The results paint a picture - on fresh context, the two engines are relatively equally matched. However, RadixAttention gives a clear benefit in the larger multi-turn conversations, especially when the cache is involved, giving about a 10% boost over vLLM at the same context loads. These benchmark results translate to significant cost savings in production scenarios. Consider a customer support chatbot handling 1,000 conversations per hour, where each conversation averages 5 turns with substantial context. The 10-20% performance improvement from SGLang's RadixAttention means significant compute save, especially in a serverless environment where compute is paid for by the second.

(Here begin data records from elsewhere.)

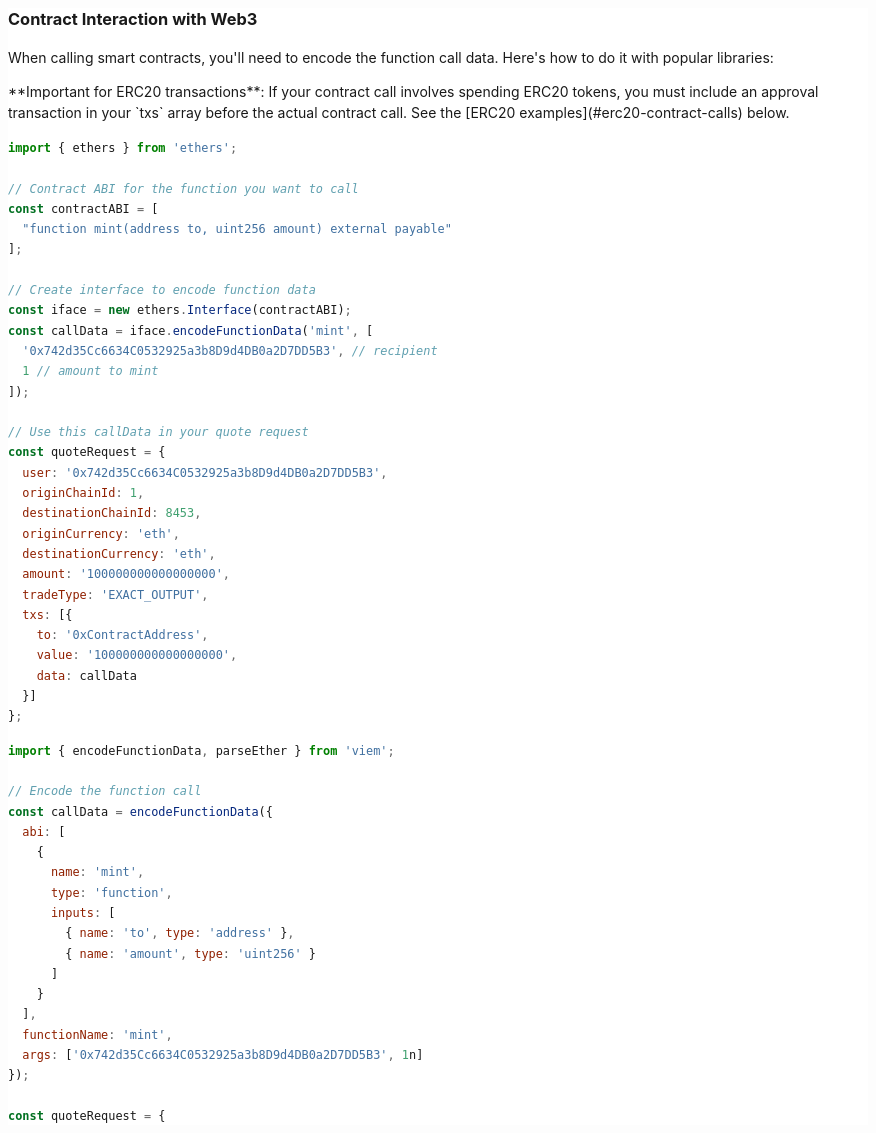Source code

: ### Contract Interaction with Web3

When calling smart contracts, you'll need to encode the function call data. Here's how to do it with popular libraries:

<Note>
  **Important for ERC20 transactions**: If your contract call involves spending ERC20 tokens, you must include an approval transaction in your `txs` array before the actual contract call. See the [ERC20 examples](#erc20-contract-calls) below.
</Note>

<CodeGroup>

```javascript JavaScript/ethers.js
import { ethers } from 'ethers';

// Contract ABI for the function you want to call
const contractABI = [
  "function mint(address to, uint256 amount) external payable"
];

// Create interface to encode function data
const iface = new ethers.Interface(contractABI);
const callData = iface.encodeFunctionData('mint', [
  '0x742d35Cc6634C0532925a3b8D9d4DB0a2D7DD5B3', // recipient
  1 // amount to mint
]);

// Use this callData in your quote request
const quoteRequest = {
  user: '0x742d35Cc6634C0532925a3b8D9d4DB0a2D7DD5B3',
  originChainId: 1,
  destinationChainId: 8453,
  originCurrency: 'eth',
  destinationCurrency: 'eth',
  amount: '100000000000000000',
  tradeType: 'EXACT_OUTPUT',
  txs: [{
    to: '0xContractAddress',
    value: '100000000000000000',
    data: callData
  }]
};
```


```javascript JavaScript/viem
import { encodeFunctionData, parseEther } from 'viem';

// Encode the function call
const callData = encodeFunctionData({
  abi: [
    {
      name: 'mint',
      type: 'function',
      inputs: [
        { name: 'to', type: 'address' },
        { name: 'amount', type: 'uint256' }
      ]
    }
  ],
  functionName: 'mint',
  args: ['0x742d35Cc6634C0532925a3b8D9d4DB0a2D7DD5B3', 1n]
});

const quoteRequest = {
```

When to Choose Each Framework

Choose SGLang when:

• Building conversational AI applications with unpredictable dialog flows
• Handling customer support, tutoring, or coding assistance use cases
• Working with large context windows that vary between conversations
• Prioritizing zero-configuration optimization
• Deploying applications where conversation context frequently overlaps but isn't identical

Choose vLLM when:

• Running batch inference with predictable, templated prompts
• Handling high-throughput scenarios with exact prefix matches
• Need fine-grained control over caching behavior
• Working with structured workflows where request patterns are consistent
• Prioritizing maximum throughput over conversation-specific optimizations

See for yourself

I've written a Jupyter notebook and some handy scripts that let you run the same prompt against both engines and it will tell you which is better for your GPU spec and your prompt, using the same real world hardware that you'll be using in production. Download it from GitHub here.

The script provides detailed metrics for each engine. Here's an example for a simple one-shot prompt (Do an in-depth historical analysis of the Declaration of Independence)

vLLM: 17.06s, ~1024 tokens, 60.0 tok/s
SGLang: 15.49s, ~817 tokens, 52.7 tok/s
🥇 vLLM was 1.1x faster in tokens/second

So in this one-shot case, vLLM actually came up on top - so clearly, it's not as simple as just picking one package or another every single time.

Conclusion

We offer both SGLang and vLLM in our Quick Deploy endpoints - but to date, we haven't been super clear about why you would want to use one over the other. We want to empower you to choose the right one for the job. Both engines are very powerful and flexible, but the truth is there's going to be one tool that's better for any particular job, and we want to empower you to choose the right one for the job. Now, we have a notebook that will help you do that.